ERROR: Value mismatch

Example:
float %x = poison

Source:
float %r = NaN  [based on undef value]

Target:
float %r = NaN  [based on undef value]
Source value: NaN
Target value: #x84000400 (-0.000000000000?)

Summary:
  0 correct transformations
  1 incorrect transformations
  0 errors
242–248 ↗(On Diff #244962)

This is correct

250–256 ↗(On Diff #244962)

No

----------------------------------------
define float @fmul_undef_op1_constant(float %x) {
%0:
  %r = fmul float 6.000000, undef
  ret float %r
}
=>
define float @fmul_undef_op1_constant(float %x) {
%0:
  %r = fmul float 6.000000, undef
  ret float undef
}
Transformation doesn't verify!
ERROR: Value mismatch

Example:
float %x = poison

Source:
float %r = NaN  [based on undef value]

Target:
float %r = NaN  [based on undef value]
Source value: NaN
Target value: #x00001000 (0.000000000000?)

Summary:
  0 correct transformations
  1 incorrect transformations
  0 errors
nikic added a subscriber: nikic.Feb 17 2020, 12:32 PM
spatel marked an inline comment as done.Feb 17 2020, 1:02 PM
spatel added inline comments.
llvm/test/Transforms/InstSimplify/fp-undef.ll
218–224 ↗(On Diff #244962)

Apologies for not having recent Alive installed anywhere at the moment to test this myself, but how should we interpret this output?

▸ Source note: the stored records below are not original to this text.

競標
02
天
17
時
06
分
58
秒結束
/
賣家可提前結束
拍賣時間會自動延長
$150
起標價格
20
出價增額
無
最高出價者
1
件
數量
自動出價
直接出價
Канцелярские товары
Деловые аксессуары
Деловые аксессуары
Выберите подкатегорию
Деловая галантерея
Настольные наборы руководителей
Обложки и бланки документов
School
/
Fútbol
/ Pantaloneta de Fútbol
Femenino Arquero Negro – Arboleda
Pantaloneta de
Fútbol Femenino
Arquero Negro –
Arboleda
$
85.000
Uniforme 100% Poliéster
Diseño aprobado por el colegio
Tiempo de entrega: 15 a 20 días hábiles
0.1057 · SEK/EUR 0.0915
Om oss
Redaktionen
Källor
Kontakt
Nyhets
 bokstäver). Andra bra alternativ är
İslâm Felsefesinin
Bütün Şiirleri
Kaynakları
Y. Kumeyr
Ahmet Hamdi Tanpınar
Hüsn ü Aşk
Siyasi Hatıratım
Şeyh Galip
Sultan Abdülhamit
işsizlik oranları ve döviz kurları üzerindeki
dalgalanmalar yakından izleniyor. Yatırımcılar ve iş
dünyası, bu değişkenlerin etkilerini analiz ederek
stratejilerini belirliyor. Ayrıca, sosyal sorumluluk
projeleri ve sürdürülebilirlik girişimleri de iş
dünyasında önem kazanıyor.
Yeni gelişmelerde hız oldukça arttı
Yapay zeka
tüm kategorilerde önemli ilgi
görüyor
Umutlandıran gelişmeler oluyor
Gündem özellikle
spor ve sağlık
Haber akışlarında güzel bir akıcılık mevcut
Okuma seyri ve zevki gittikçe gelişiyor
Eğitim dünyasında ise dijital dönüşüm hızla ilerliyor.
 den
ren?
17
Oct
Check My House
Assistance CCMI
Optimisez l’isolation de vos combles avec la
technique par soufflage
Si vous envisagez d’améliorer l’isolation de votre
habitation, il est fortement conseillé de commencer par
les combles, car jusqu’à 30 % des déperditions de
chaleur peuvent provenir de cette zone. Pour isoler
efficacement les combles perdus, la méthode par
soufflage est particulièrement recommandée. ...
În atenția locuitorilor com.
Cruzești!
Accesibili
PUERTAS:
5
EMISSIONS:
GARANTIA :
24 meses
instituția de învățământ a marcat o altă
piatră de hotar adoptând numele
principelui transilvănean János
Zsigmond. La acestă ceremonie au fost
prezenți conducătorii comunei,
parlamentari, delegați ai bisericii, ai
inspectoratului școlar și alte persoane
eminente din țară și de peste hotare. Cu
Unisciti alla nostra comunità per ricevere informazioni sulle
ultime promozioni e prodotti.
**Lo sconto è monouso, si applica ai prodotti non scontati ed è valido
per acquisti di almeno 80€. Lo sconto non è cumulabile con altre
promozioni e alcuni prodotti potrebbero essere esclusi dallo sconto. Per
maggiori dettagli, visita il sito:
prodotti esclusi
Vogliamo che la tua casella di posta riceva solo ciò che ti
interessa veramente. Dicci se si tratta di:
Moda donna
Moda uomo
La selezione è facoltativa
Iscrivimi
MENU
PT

Is it saying that there is no value that we can assign to the undef operand that will produce the exact 0x84000400 output value?

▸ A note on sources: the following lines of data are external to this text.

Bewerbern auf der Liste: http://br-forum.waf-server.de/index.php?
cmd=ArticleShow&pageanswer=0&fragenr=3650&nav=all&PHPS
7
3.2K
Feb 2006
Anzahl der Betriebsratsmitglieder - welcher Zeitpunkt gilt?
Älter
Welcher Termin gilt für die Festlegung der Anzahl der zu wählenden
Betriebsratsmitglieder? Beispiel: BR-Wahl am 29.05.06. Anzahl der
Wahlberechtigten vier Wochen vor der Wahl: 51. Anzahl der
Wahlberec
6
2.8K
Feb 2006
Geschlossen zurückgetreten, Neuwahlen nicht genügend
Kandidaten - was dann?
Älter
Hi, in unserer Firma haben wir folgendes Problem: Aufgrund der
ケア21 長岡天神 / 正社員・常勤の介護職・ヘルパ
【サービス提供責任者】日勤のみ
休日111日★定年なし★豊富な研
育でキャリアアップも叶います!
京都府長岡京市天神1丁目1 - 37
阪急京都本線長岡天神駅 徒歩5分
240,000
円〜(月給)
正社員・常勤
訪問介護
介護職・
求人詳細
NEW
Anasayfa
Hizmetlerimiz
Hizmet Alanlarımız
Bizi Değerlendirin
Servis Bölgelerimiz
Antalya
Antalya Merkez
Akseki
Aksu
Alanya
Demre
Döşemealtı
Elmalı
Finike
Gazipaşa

nlopes added inline comments.Feb 17 2020, 2:30 PM
llvm/test/Transforms/InstSimplify/fp-undef.ll
218–224 ↗(On Diff #244962)

Exactly!
"2.0 + x" can never be -1.5048164E-36 (0x84000400) for any x.

Is that enough to say the result is undef?

Theoretically, no. To take a simple integer example, suppose you have "max(undef, 1)". You can toggle any of the bits separately, but you can't produce 0, so converting it to "undef" is wrong. Alive2 does these sorts of proofs if you want mechanical verification (although I don't think it handles fp).

Practically, I doubt anyone would notice if "1e100+undef" produced an impossible result.

That's what I was expecting: each FP opcode has exact bit patterns that can never be created given one known constant operand. However, we do not have the FP analysis to determine those patterns in LLVM currently, and even if we did, there's no practical way to use that knowledge for optimization.

Having these fold to undef would make things like D73978 and vector demanded elements easier, but if the consensus is to keep things theoretically pure, we'll have to work around the NaN folding.

spatel updated this revision to Diff 245734.Feb 20 2020, 1:55 PM
spatel retitled this revision from [ConstantFold] fold most FP ops with undef operand to undef rather than NaN to [ConstantFold] fold fsub -0.0, undef to undef rather than NaN.

Patch updated:
Only handle the fneg-like form of fsub.

lebedev.ri accepted this revision.Feb 20 2020, 2:40 PM

This is fine in general for half/float/double for fsub nnan float undef, %x/fsub nnan float %x, undef.

This revision is now accepted and ready to land.Feb 20 2020, 2:40 PM
This revision was automatically updated to reflect the committed changes.